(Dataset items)
******************************

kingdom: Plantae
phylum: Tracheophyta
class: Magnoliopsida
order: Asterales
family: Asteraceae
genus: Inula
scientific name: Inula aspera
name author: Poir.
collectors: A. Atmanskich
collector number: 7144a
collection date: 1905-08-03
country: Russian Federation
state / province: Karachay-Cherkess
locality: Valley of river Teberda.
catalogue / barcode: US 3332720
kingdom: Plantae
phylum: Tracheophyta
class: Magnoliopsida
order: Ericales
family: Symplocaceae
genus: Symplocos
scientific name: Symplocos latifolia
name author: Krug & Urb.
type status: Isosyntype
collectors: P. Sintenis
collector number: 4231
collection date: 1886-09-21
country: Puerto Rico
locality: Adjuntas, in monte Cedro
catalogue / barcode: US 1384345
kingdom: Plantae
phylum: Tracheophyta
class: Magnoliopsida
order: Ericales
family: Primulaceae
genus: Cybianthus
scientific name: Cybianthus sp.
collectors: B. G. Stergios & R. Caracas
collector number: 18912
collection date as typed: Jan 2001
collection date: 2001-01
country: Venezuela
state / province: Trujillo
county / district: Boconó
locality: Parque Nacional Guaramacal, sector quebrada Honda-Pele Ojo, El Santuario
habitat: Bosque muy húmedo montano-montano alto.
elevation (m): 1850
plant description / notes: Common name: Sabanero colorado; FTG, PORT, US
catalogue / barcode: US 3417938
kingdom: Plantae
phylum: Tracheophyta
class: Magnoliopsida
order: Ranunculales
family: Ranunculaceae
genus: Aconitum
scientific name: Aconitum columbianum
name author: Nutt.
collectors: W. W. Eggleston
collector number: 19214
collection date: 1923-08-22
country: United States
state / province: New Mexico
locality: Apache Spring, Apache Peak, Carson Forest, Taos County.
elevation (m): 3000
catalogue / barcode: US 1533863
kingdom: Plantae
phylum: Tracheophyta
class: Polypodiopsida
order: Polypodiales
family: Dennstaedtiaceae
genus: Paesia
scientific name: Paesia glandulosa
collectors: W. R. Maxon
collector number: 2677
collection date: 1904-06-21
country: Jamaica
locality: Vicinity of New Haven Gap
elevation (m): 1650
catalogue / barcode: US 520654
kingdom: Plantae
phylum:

******************************

== Given exercise ==
Write out all of the data above line for line, with every entry unchanged.

== Result ==
kingdom: Plantae
phylum: Tracheophyta
class: Magnoliopsida
order: Asterales
family: Asteraceae
genus: Inula
scientific name: Inula aspera
name author: Poir.
collectors: A. Atmanskich
collector number: 7144a
collection date: 1905-08-03
country: Russian Federation
state / province: Karachay-Cherkess
locality: Valley of river Teberda.
catalogue / barcode: US 3332720
kingdom: Plantae
phylum: Tracheophyta
class: Magnoliopsida
order: Ericales
family: Symplocaceae
genus: Symplocos
scientific name: Symplocos latifolia
name author: Krug & Urb.
type status: Isosyntype
collectors: P. Sintenis
collector number: 4231
collection date: 1886-09-21
country: Puerto Rico
locality: Adjuntas, in monte Cedro
catalogue / barcode: US 1384345
kingdom: Plantae
phylum: Tracheophyta
class: Magnoliopsida
order: Ericales
family: Primulaceae
genus: Cybianthus
scientific name: Cybianthus sp.
collectors: B. G. Stergios & R. Caracas
collector number: 18912
collection date as typed: Jan 2001
collection date: 2001-01
country: Venezuela
state / province: Trujillo
county / district: Boconó
locality: Parque Nacional Guaramacal, sector quebrada Honda-Pele Ojo, El Santuario
habitat: Bosque muy húmedo montano-montano alto.
elevation (m): 1850
plant description / notes: Common name: Sabanero colorado; FTG, PORT, US
catalogue / barcode: US 3417938
kingdom: Plantae
phylum: Tracheophyta
class: Magnoliopsida
order: Ranunculales
family: Ranunculaceae
genus: Aconitum
scientific name: Aconitum columbianum
name author: Nutt.
collectors: W. W. Eggleston
collector number: 19214
collection date: 1923-08-22
country: United States
state / province: New Mexico
locality: Apache Spring, Apache Peak, Carson Forest, Taos County.
elevation (m): 3000
catalogue / barcode: US 1533863
kingdom: Plantae
phylum: Tracheophyta
class: Polypodiopsida
order: Polypodiales
family: Dennstaedtiaceae
genus: Paesia
scientific name: Paesia glandulosa
collectors: W. R. Maxon
collector number: 2677
collection date: 1904-06-21
country: Jamaica
locality: Vicinity of New Haven Gap
elevation (m): 1650
catalogue / barcode: US 520654
kingdom: Plantae
phylum:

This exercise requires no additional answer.